Furthermore, Rule 7.2(c) prohibits an attorney from providing "...anything of value to a person for recommending the lawyer's services." Presumably the attorney's payment for legal services rendered in the representation of the corporation is completely separate from any recommendations made to borrowers. However, if the attorney gives anything of value in order to be on the referral list, such as discounted fees or extra time, the attorney violates Rule 7.2(c). See SC Bar Ethics Op. 93-04 (holding that attorney's involvement with the creation of the organization and its maintenance constituted value). The attorney must also consider the effect of the recommendation on the choice of the borrower. In SC Bar Ethics Op. 90-36 the Committee found that a highway patrol officer's attorney recommendations violated Rule 7.1(b) because it may create "an unjustified expectation about results the lawyer can achieve since the [officer's] opinion may be highly regarded." Likewise a borrower in this instance may be influenced by both the corporation's recommendation and the knowledge that the attorney serves the corporation in other capacities.

Question 2
Because the Committee cannot consider a proposed disclosure, the question regarding the disclosure of the wife's interest is answered generally. There is a possible conflict of interest under Rule 1.8 because the attorney's wife may gain financially from the closing of loans performed by the attorney. The attorney has a duty to make sure that all transactions are fair and reasonable to his client. The Advisory Committee held, given sufficient disclosure, the conflict of interest when the attorney is sole shareholder may be waived with knowledgeable client consent. The same would be true when the wife is the shareholder. SC Bar Ethics Op. 96-04. However, there is a duty to disclose this financial interest and obtain consent from the client. See SC Bar Ethics Op. 83-13 (holding that an attorney who is also a shareholder must disclose that interest to the client).

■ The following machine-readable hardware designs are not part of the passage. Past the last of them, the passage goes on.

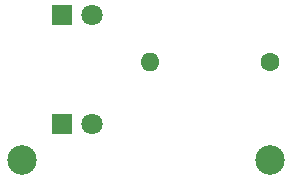
<source format=gbr>
%TF.GenerationSoftware,KiCad,Pcbnew,(6.0.1)*%
%TF.CreationDate,2022-01-29T14:42:52+08:00*%
%TF.ProjectId,practice,70726163-7469-4636-952e-6b696361645f,rev?*%
%TF.SameCoordinates,Original*%
%TF.FileFunction,Copper,L1,Top*%
%TF.FilePolarity,Positive*%
%FSLAX46Y46*%
G04 Gerber Fmt 4.6, Leading zero omitted, Abs format (unit mm)*
G04 Created by KiCad (PCBNEW (6.0.1)) date 2022-01-29 14:42:52*
%MOMM*%
%LPD*%
G01*
G04 APERTURE LIST*
%TA.AperFunction,ComponentPad*%
%ADD10C,1.600000*%
%TD*%
%TA.AperFunction,ComponentPad*%
%ADD11O,1.600000X1.600000*%
%TD*%
%TA.AperFunction,ComponentPad*%
%ADD12R,1.800000X1.800000*%
%TD*%
%TA.AperFunction,ComponentPad*%
%ADD13C,1.800000*%
%TD*%
%TA.AperFunction,ViaPad*%
%ADD14C,2.500000*%
%TD*%
%TA.AperFunction,Conductor*%
%ADD15C,0.250000*%
%TD*%
G04 APERTURE END LIST*
D10*
%TO.P,R1,1*%
%TO.N,GND*%
X160000000Y-78740000D03*
D11*
%TO.P,R1,2*%
%TO.N,Net-(D1-Pad2)*%
X149840000Y-78740000D03*
%TD*%
D12*
%TO.P,D2,1,K*%
%TO.N,VCC*%
X142410000Y-74730000D03*
D13*
%TO.P,D2,2,A*%
%TO.N,Net-(D2-Pad2)*%
X144950000Y-74730000D03*
%TD*%
D12*
%TO.P,D1,1,K*%
%TO.N,VCC*%
X142410000Y-83990000D03*
D13*
%TO.P,D1,2,A*%
%TO.N,Net-(D1-Pad2)*%
X144950000Y-83990000D03*
%TD*%
D14*
%TO.N,VCC*%
X139000000Y-87000000D03*
%TO.N,GND*%
X160000000Y-87000000D03*
%TD*%
D15*
%TO.N,VCC*%
X142580000Y-83820000D02*
X142410000Y-83990000D01*
%TD*%
M02*

</source>
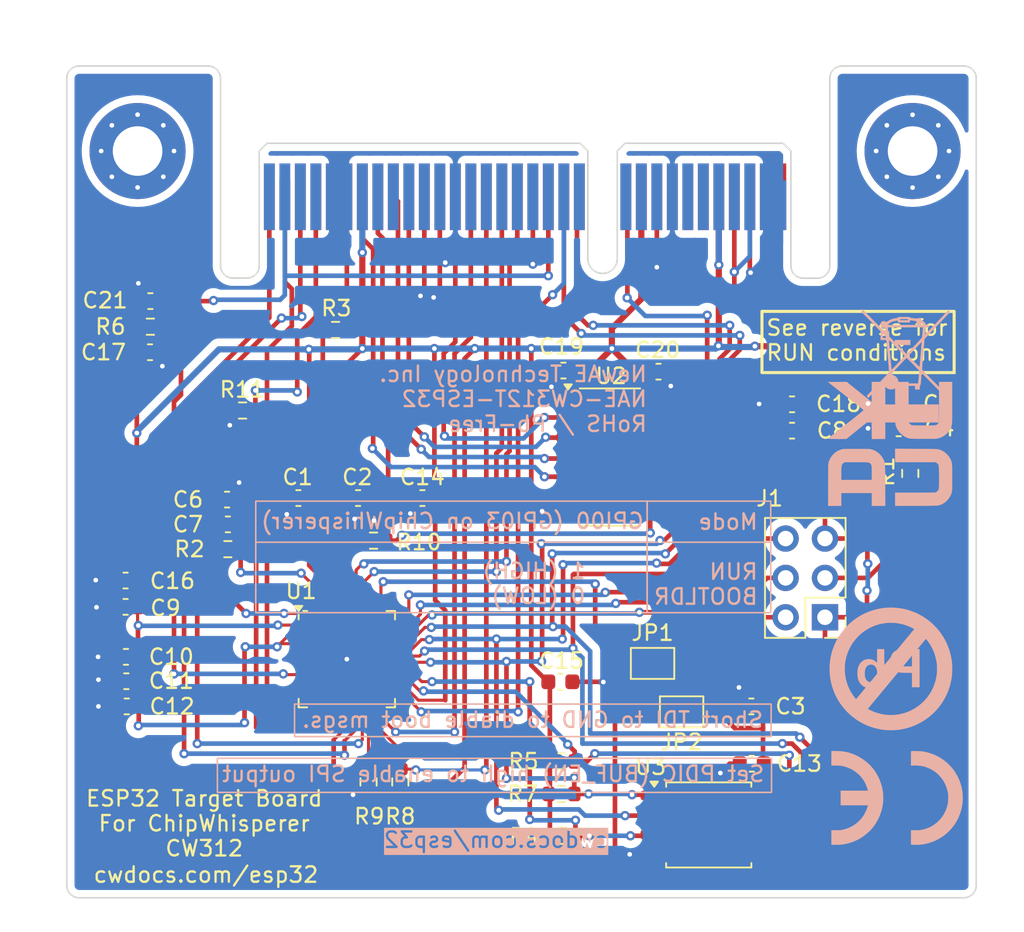
<source format=kicad_pcb>
(kicad_pcb
	(version 20240108)
	(generator "pcbnew")
	(generator_version "8.0")
	(general
		(thickness 1.6)
		(legacy_teardrops no)
	)
	(paper "A4")
	(layers
		(0 "F.Cu" signal)
		(31 "B.Cu" signal)
		(32 "B.Adhes" user "B.Adhesive")
		(33 "F.Adhes" user "F.Adhesive")
		(34 "B.Paste" user)
		(35 "F.Paste" user)
		(36 "B.SilkS" user "B.Silkscreen")
		(37 "F.SilkS" user "F.Silkscreen")
		(38 "B.Mask" user)
		(39 "F.Mask" user)
		(40 "Dwgs.User" user "User.Drawings")
		(41 "Cmts.User" user "User.Comments")
		(42 "Eco1.User" user "User.Eco1")
		(43 "Eco2.User" user "User.Eco2")
		(44 "Edge.Cuts" user)
		(45 "Margin" user)
		(46 "B.CrtYd" user "B.Courtyard")
		(47 "F.CrtYd" user "F.Courtyard")
		(48 "B.Fab" user)
		(49 "F.Fab" user)
		(50 "User.1" user)
		(51 "User.2" user)
		(52 "User.3" user)
		(53 "User.4" user)
		(54 "User.5" user)
		(55 "User.6" user)
		(56 "User.7" user)
		(57 "User.8" user)
		(58 "User.9" user)
	)
	(setup
		(pad_to_mask_clearance 0)
		(allow_soldermask_bridges_in_footprints no)
		(pcbplotparams
			(layerselection 0x00010fc_ffffffff)
			(plot_on_all_layers_selection 0x0000000_00000000)
			(disableapertmacros no)
			(usegerberextensions no)
			(usegerberattributes yes)
			(usegerberadvancedattributes yes)
			(creategerberjobfile yes)
			(dashed_line_dash_ratio 12.000000)
			(dashed_line_gap_ratio 3.000000)
			(svgprecision 4)
			(plotframeref no)
			(viasonmask no)
			(mode 1)
			(useauxorigin no)
			(hpglpennumber 1)
			(hpglpenspeed 20)
			(hpglpendiameter 15.000000)
			(pdf_front_fp_property_popups yes)
			(pdf_back_fp_property_popups yes)
			(dxfpolygonmode yes)
			(dxfimperialunits yes)
			(dxfusepcbnewfont yes)
			(psnegative no)
			(psa4output no)
			(plotreference yes)
			(plotvalue yes)
			(plotfptext yes)
			(plotinvisibletext no)
			(sketchpadsonfab no)
			(subtractmaskfromsilk no)
			(outputformat 1)
			(mirror no)
			(drillshape 0)
			(scaleselection 1)
			(outputdirectory "")
		)
	)
	(net 0 "")
	(net 1 "VCC")
	(net 2 "GND")
	(net 3 "unconnected-(P1-HDR9-PadA17)")
	(net 4 "unconnected-(P1-VCC1.0-PadB6)")
	(net 5 "unconnected-(P1-TRACECLK-PadA21)")
	(net 6 "unconnected-(P1-HDR10-PadA18)")
	(net 7 "unconnected-(P1-CLKOUT_n-PadB28)")
	(net 8 "unconnected-(P1-TRACED0-PadA22)")
	(net 9 "unconnected-(P1-nRST_OUT-PadA19)")
	(net 10 "unconnected-(P1-CLKIN-PadA29)")
	(net 11 "unconnected-(P1-TRACED3-PadA25)")
	(net 12 "unconnected-(P1-TRACED1-PadA23)")
	(net 13 "unconnected-(P1-VCCADJ-PadA7)")
	(net 14 "unconnected-(P1-CLKIN_n-PadA30)")
	(net 15 "unconnected-(P1-VCC2.5-PadA4)")
	(net 16 "unconnected-(P1-VCC1.2-PadB7)")
	(net 17 "unconnected-(P1-VCC1.8-PadB8)")
	(net 18 "unconnected-(P1-JTAG_TRST-PadA32)")
	(net 19 "unconnected-(P1-HDR6-PadA14)")
	(net 20 "unconnected-(P1-HDR7-PadA15)")
	(net 21 "unconnected-(P1-HDR1-PadA9)")
	(net 22 "unconnected-(P1-VCC5.0-PadA6)")
	(net 23 "unconnected-(P1-HDR3-PadA11)")
	(net 24 "unconnected-(P1-HDR8-PadA16)")
	(net 25 "unconnected-(P1-HDR4-PadA12)")
	(net 26 "unconnected-(P1-HDR2-PadA10)")
	(net 27 "unconnected-(P1-TRACED2-PadA24)")
	(net 28 "/Connector/nRST")
	(net 29 "/Connector/SHUNTL")
	(net 30 "/Integrated_Circuits/VDD RTC")
	(net 31 "/Integrated_Circuits/VDD CPU")
	(net 32 "/Connector/TXD")
	(net 33 "/Connector/TDO")
	(net 34 "/Connector/RXD")
	(net 35 "/Connector/BUF SDI")
	(net 36 "/Connector/TRIG")
	(net 37 "/Connector/LED1")
	(net 38 "/Connector/GPIO16")
	(net 39 "/Connector/TMS")
	(net 40 "/Connector/TDI")
	(net 41 "/Connector/BUF SCK")
	(net 42 "/Connector/GPIO3")
	(net 43 "/Connector/BUF CS")
	(net 44 "/Connector/BUF SDO")
	(net 45 "/Connector/LED3")
	(net 46 "/Connector/CLK")
	(net 47 "/Connector/OE")
	(net 48 "/Connector/TCK")
	(net 49 "/Connector/LED2")
	(net 50 "/Integrated_Circuits/FLASH WP")
	(net 51 "/Integrated_Circuits/FLASH HD")
	(net 52 "/Integrated_Circuits/FLASH CS")
	(net 53 "/Integrated_Circuits/FLASH SDI")
	(net 54 "/Integrated_Circuits/FLASH SDO")
	(net 55 "/Integrated_Circuits/FLASH SCK")
	(net 56 "Net-(U1-CAP1)")
	(net 57 "Net-(U1-CAP2)")
	(net 58 "Net-(U1-XTAL_P)")
	(net 59 "Net-(U1-GPIO2)")
	(net 60 "unconnected-(U1-GPIO26-Pad15)")
	(net 61 "unconnected-(U1-SENSOR_CAPN-Pad7)")
	(net 62 "unconnected-(U1-GPIO27-Pad16)")
	(net 63 "unconnected-(U1-GPIO25-Pad14)")
	(net 64 "unconnected-(U1-VDET_2-Pad11)")
	(net 65 "unconnected-(U1-32K_XN-Pad13)")
	(net 66 "unconnected-(U1-GPIO19-Pad38)")
	(net 67 "unconnected-(U1-32K_XP-Pad12)")
	(net 68 "unconnected-(U1-XTAL_N-Pad44)")
	(net 69 "unconnected-(U1-GPIO21-Pad42)")
	(net 70 "unconnected-(U1-LNA_IN-Pad2)")
	(net 71 "unconnected-(U1-VDET_1-Pad10)")
	(net 72 "unconnected-(U1-GPIO22-Pad39)")
	(net 73 "unconnected-(U1-SENSOR_CAPP-Pad6)")
	(net 74 "unconnected-(U1-SENSOR_VN-Pad8)")
	(net 75 "unconnected-(U1-GPIO17-Pad27)")
	(net 76 "unconnected-(U1-SENSOR_VP-Pad5)")
	(net 77 "unconnected-(U2-NC-Pad6)")
	(net 78 "unconnected-(U2-NC-Pad9)")
	(net 79 "Net-(J1-Pad4)")
	(footprint "Silkscrren_Symbols:UKCA-Logo_8x8mm_SilkScreen" (layer "F.Cu") (at 176.969899 90.000334))
	(footprint "tutorial_2_library:CW312_Template" (layer "F.Cu") (at 129.05 71.1))
	(footprint "Silkscrren_Symbols:WEEE-Logo_5.6x8mm_SilkScreen" (layer "F.Cu") (at 177.516666 84.603985))
	(footprint "Resistor_SMD:R_0603_1608Metric" (layer "F.Cu") (at 178.9 91.9125 90))
	(footprint "Resistor_SMD:R_0603_1608Metric" (layer "F.Cu") (at 143.95 111.825 90))
	(footprint "Capacitor_SMD:C_0603_1608Metric" (layer "F.Cu") (at 139.425 93.5 180))
	(footprint "Capacitor_SMD:C_0603_1608Metric" (layer "F.Cu") (at 134.875 95.2))
	(footprint "Capacitor_SMD:C_0603_1608Metric" (layer "F.Cu") (at 156.525 85.27 180))
	(footprint "Capacitor_SMD:C_0603_1608Metric" (layer "F.Cu") (at 171.275 87.450002 180))
	(footprint "Jumper:SolderJumper-2_P1.3mm_Bridged2Bar_Pad1.0x1.5mm" (layer "F.Cu") (at 164.149999 107.3 180))
	(footprint "Connector_PinHeader_2.54mm:PinHeader_2x03_P2.54mm_Vertical" (layer "F.Cu") (at 173.4 101.195 180))
	(footprint "Capacitor_SMD:C_0603_1608Metric" (layer "F.Cu") (at 128.275 100.525 180))
	(footprint "Resistor_SMD:R_0603_1608Metric" (layer "F.Cu") (at 144.275 96.25))
	(footprint "Capacitor_SMD:C_0603_1608Metric" (layer "F.Cu") (at 171.274999 89.15 180))
	(footprint "Capacitor_SMD:C_0603_1608Metric" (layer "F.Cu") (at 128.325 105.325 180))
	(footprint "Capacitor_SMD:C_0603_1608Metric" (layer "F.Cu") (at 168.675 110.65 180))
	(footprint "Capacitor_SMD:C_0603_1608Metric" (layer "F.Cu") (at 134.825 93.6 180))
	(footprint "Resistor_SMD:R_0603_1608Metric" (layer "F.Cu") (at 156.475 115.3 180))
	(footprint "Package_SO:SOIC-8_5.275x5.275mm_P1.27mm" (layer "F.Cu") (at 165.9 114.6))
	(footprint "Capacitor_SMD:C_0603_1608Metric" (layer "F.Cu") (at 162.6575 85.341249))
	(footprint "Capacitor_SMD:C_0603_1608Metric" (layer "F.Cu") (at 128.35 106.95 180))
	(footprint "Capacitor_SMD:C_0603_1608Metric" (layer "F.Cu") (at 129.875001 80.7875 180))
	(footprint "Capacitor_SMD:C_0603_1608Metric" (layer "F.Cu") (at 178.175 87.4 180))
	(footprint "Capacitor_SMD:C_0603_1608Metric" (layer "F.Cu") (at 143.274999 93.5))
	(footprint "Capacitor_SMD:C_0603_1608Metric" (layer "F.Cu") (at 168.65 106.95 180))
	(footprint "Capacitor_SMD:C_0603_1608Metric"
		(layer "F.Cu")
		(uuid "7cf2cc52-7520-422c-81c8-d9bc0fdda3d2")
		(at 128.3 103.75 180)
		(descr "Capacitor SMD 0603 (1608 Metric), square (rectangular) end terminal, IPC_7351 nominal, (Body size source: IPC-SM-782 page 76, https://www.pcb-3d.com/wordpress/wp-content/uploads/ipc-sm-782a_amendment_1_and_2.pdf), generated with kicad-footprint-generator")
		(tags "capacitor")
		(property "Reference" "C10"
			(at -2.925 0 0)
			(layer "F.SilkS")
			(uuid "8c3f4bec-9032-407b-9907-25c131f75142")
			(effects
				(font
					(size 1 1)
					(thickness 0.15)
				)
			)
		)
		(property "Value" "CAP_2u2_6.3V_0603"
			(at 0 1.43 0)
			(layer "F.Fab")
			(uuid "889d378c-911f-4e1d-801e-0dc751dcb412")
			(effects
				(font
					(size 1 1)
					(thickness 0.15)
				)
			)
		)
		(property "Footprint" "Capacitor_SMD:C_0603_1608Metric"
			(at 0 0 180)
			(unlocked yes)
			(layer "F.Fab")
			(hide yes)
			(uuid "b348a2b4-d322-4077-ba74-e8c35afc27eb")
			(effects
				(font
					(size 1.27 1.27)
					(thickness 0.15)
				)
			)
		)
		(property "Datasheet" "https://www.yageo.com/upload/media/product/productsearch/datasheet/mlcc/UPY-GPHC_X7R_6.3V-to-250V_24.pdf"
			(at 0 0 180)
			(unlocked yes)
			(layer "F.Fab")
			(hide yes)
			(uuid "c89f8945-ec69-4689-b4cc-ec7fb896e0c5")
			(effects
				(font
					(size 1.27 1.27)
					(thickness 0.15)
				)
			)
		)
		(property "Description" "CAP CER 2.2UF 6.3V X7R 0603"
			(at 0 0 180)
			(unlocked yes)
			(layer "F.Fab")
			(hide yes)
			(uuid "2e363794-ca19-4509-9748-992d29f7579c")
			(effects
				(font
					(size 1.27 1.27)
					(thickness 0.15)
				)
			)
		)
		(property "Display Value" "2u2"
			(at 0 0 180)
			(unlocked yes)
			(layer "F.Fab")
			(hide yes)
			(uuid "f9195a26-e8fa-483a-bd32-b1ce87b20cbf")
			(effects
				(font
					(size 1 1)
					(thickness 0.15)
				)
			)
		)
		(property "Manufacturer" "YAGEO"
			(at 0 0 180)
			(unlocked yes)
			(layer "F.Fab")
			(hide yes)
			(uuid "6c734302-1a20-4c83-80f0-0d94eaa92433")
			(effects
				(font
					(size 1 1)
					(thickness 0.15)
				)
			)
		)
		(property "Manufacturer Part Number" "CC0603KRX7R5BB225"
			(at 0 0 180)
			(unlocked yes)
			(layer "F.Fab")
			(hide yes)
			(uuid "5038d1b7-fb1a-4ef0-a0ed-2d0f401e1a72")
			(effects
				(font
					(size 1 1)
					(thickness 0.15)
				)
			)
		)
		(property "Supplier 1" "DigiKey"
			(at 0 0 180)
			(unlocked yes)
			(layer "F.Fab")
			(hide yes)
			(uuid "a8a9b384-46d6-49e2-9036-20165dea9be8")
			(effects
				(font
					(size 1 1)
					(thickness 0.15)
				)
			)
		)
		(property "Supplier 1 Part Number" "311-1795-1-ND"
			(at 0 0 180)
			(unlocked yes)
			(layer "F.Fab")
			(hide yes)
			(uuid "7206d2db-6121-4c58-8a6e-18853bd5d23b")
			(effects
				(font
					(size 1 1)
					(thickness 0.15)
				)
			)
		)
		(property "Supplier 2" "no_data"
			(at 0 0 180)
			(unlocked yes)
			(layer "F.Fab")
			(hide yes)
			(uuid "25e4c122-c3a0-48a5-99b3-4b6c4904f765")
			(effects
				(font
					(size 1 1)
					(thickness 0.15)
				)
			)
		)
		(property "Supplier 2 Part Number" "no_data"
			(at 0 0 180)
			(unlocked yes)
			(layer "F.Fab")
			(hide yes)
			(uuid "0dce29e4-8613-47ab-aa82-b176ed09ef3e")
			(effects
				(font
					(size 1 1)
					(thickness 0.15)
				)
			)
		)
		(path "/5b175686-7035-4ca2-abe3-d2e3eb506fce/d9af681e-1c7f-4c39-b8b3-aaf964381792")
		(sheetname "Integrated_Circuits")
		(sheetfile "ICs_sheet.kicad_sch")
		(attr smd)
		(fp_line
			(start -0.14058 0.51)
			(end 0.14058 0.51)
			(stroke
				(width 0.12)
				(type solid)
			)
			(layer "F.SilkS")
			(uuid "4b8c3b5b-6e43-4a02-b563-955a6d43d3b1")
		)
		(fp_line
			(start -0.14058 -0.51)
			(end 0.14058 -0.51)
			(stroke
				(width 0.12)
				(type solid)
			)
			(layer "F.SilkS")
			(uuid "632c43db-6d5a-4581-9ce3-7c70ea02e666")
		)
		(fp_line
			(start 1.48 0.73)
			(end -1.48 0.73)
			(stroke
				(width 0.05)
				(type solid)
			)
			(layer "F.CrtYd")
			(uuid "88ef5879-c817-4840-b8fd-b67d6dcdbdc7")
		)
		(fp_line
			(start 1.48 -0.73)
			(end 1.48 0.73)
			(stroke
				(width 0.05)
				(type solid)
			)
			(layer "F.CrtYd")
			(uuid "d48c7157-596f-406e-8717-40bd2c95d38e")
		)
		(fp_line
			(start -1.48 0.73)
			(end -1.48 -0.73)
			(stroke
				(width 0.05)
				(type solid)
			)
			(layer "F.CrtYd")
			(uuid "be3ea30b-5e6c-4efa-ae54-7a4bbb80af87")
		)
		(fp_lin
... [354732 chars truncated]
</source>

Rule 1.8(I) governs the possible conflict of interest arising from marital relationships of the attorney and requires the consent of the client when the spouse personally represents a party with directly adverse interests. By the use of the term "personally," the rule excludes the wife in the present situation because she does not personally represent the brokerage corporation. However, full disclosure is still advisable "...in any situation where a client or potential client might question the loyalty of the lawyer representing him, [and] the situation should be fully explained to the client and the question of acceptance or continuance of employment left to the client for decision." SC Bar Ethics Op. 93-18 (quoting ABA Formal Opinion 340).

Regarding the scope of disclosure, Rule 1.7(b) and Rule 1.8(c) both require consultation with and the consent of the client when there is a possibility that an interest may adversely affect the representation of the client. Complete and effective disclosure requires "disclosure of all material, relevant facts and circumstances which, in the judgement of a lawyer of ordinary skill and capacity, are necessary to enable his client to give informed consent." Bankers Trust of South Carolina v. Bruce, 323 S.E.2d 523, 530 (S.C.App. 1984).

Question 3
If an attorney can serve as closing counsel for a borrower where she or he is the sole officer or shareholder of a mortgage brokerage by complying with the procedure set forth in Ethics Op. 96-04, then there is obviously no ethics problem with an attorney being an officer or shareholder of such a corporation when he does not close loans for borrowers. No compliance with the holding in Ethics Op. 96-04 is necessary. There is no ethics problem per se in an attorney being an officer or shareholder of a corporation.